Although chemosensitivity prior to AHCT has been identified as prognostic for survival [2,19], all of the relapsed patients in our series were chemosensitive to salvage therapy but still had poor outcomes. Over 80% of our patients received CHOP first line, and nearly 90% received a platinum, cytarabine, or methotrexate-based regimen as salvage. Novel therapies, such as monoclonal antibodies, histone deacetylase inhibitors, and new antimetabolites, have shown promise in nontransplant trials [20–23]. Because conventional lymphoma regimens are not adequate for PTCL, inclusion of novel therapies into pretransplant salvage and conditioning regimens should be explored, particularly for relapsed and REF. Prognostic scoring systems, such as the IPI and modified PIT [24,25], can identify high-risk patients at diagnosis who might benefit from novel therapies in combination with front-line consolidation AHCT.

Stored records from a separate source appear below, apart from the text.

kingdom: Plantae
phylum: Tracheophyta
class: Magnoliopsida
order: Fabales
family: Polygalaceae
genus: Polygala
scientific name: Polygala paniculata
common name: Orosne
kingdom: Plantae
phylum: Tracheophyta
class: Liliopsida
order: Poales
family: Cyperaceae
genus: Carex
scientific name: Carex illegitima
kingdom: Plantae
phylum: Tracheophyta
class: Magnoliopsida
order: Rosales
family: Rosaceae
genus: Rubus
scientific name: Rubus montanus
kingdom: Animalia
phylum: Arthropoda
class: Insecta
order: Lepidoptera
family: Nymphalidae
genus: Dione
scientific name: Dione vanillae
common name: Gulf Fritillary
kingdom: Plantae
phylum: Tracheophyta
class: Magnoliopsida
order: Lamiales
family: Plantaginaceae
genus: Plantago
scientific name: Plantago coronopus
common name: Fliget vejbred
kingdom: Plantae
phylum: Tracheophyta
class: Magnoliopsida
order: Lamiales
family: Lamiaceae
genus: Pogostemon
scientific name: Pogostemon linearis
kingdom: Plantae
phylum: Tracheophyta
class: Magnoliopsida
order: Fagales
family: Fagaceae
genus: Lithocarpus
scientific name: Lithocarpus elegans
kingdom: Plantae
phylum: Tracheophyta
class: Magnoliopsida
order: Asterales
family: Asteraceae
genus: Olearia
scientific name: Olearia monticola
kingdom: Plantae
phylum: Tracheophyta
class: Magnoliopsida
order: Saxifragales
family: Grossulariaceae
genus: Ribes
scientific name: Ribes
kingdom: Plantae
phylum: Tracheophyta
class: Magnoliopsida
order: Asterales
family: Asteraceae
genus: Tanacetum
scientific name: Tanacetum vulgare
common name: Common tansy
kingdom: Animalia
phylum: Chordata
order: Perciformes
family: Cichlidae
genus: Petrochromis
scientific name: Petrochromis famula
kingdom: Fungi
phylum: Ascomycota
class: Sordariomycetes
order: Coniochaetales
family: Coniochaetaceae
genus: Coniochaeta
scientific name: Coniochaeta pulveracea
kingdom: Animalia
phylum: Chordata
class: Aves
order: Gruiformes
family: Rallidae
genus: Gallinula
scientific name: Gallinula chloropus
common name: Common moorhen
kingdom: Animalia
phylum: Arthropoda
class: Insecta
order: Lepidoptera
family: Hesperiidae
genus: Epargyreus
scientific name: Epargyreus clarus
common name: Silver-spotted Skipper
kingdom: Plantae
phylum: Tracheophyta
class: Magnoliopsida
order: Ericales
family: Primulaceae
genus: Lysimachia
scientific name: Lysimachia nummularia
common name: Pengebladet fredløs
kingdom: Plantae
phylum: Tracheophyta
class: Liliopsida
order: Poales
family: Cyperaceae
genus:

Because of the limitations of AHCT, allogeneic HCT has also been explored in PTCL. Myeloablative allogeneic HCT has been associated with high NRM, but reduced-intensity conditioning (RIC) has shown promising results [17,26]. We have offered a reduced-intensity allogeneic HCT to 5 patients with relapsed PTCL after prior AHCT, and 3 patients remain in remission at a median follow-up of 27 months. We are also exploring tandem AHCT followed by reduced intensity allogeneic HCT for patients with relapsed/REF.
In conclusion, our results demonstrate that patients with relapsed or REF derive minimal long-term benefit from conventional salvage therapy and AHCT. Hence, novel agents and allogeneic HCT deserve further study and should be incorporated early in the treatment course of this challenging patient population. Our findings support the use of AHCT as consolidation therapy in PTCL, but prospective randomized trials are needed to confirm benefit in patients responding to front-line therapy. Given the rarity and diversity of PTCL, the relative roles of AHCT, allogeneic HCT, and novel agents will likely require collaborative efforts for further progress.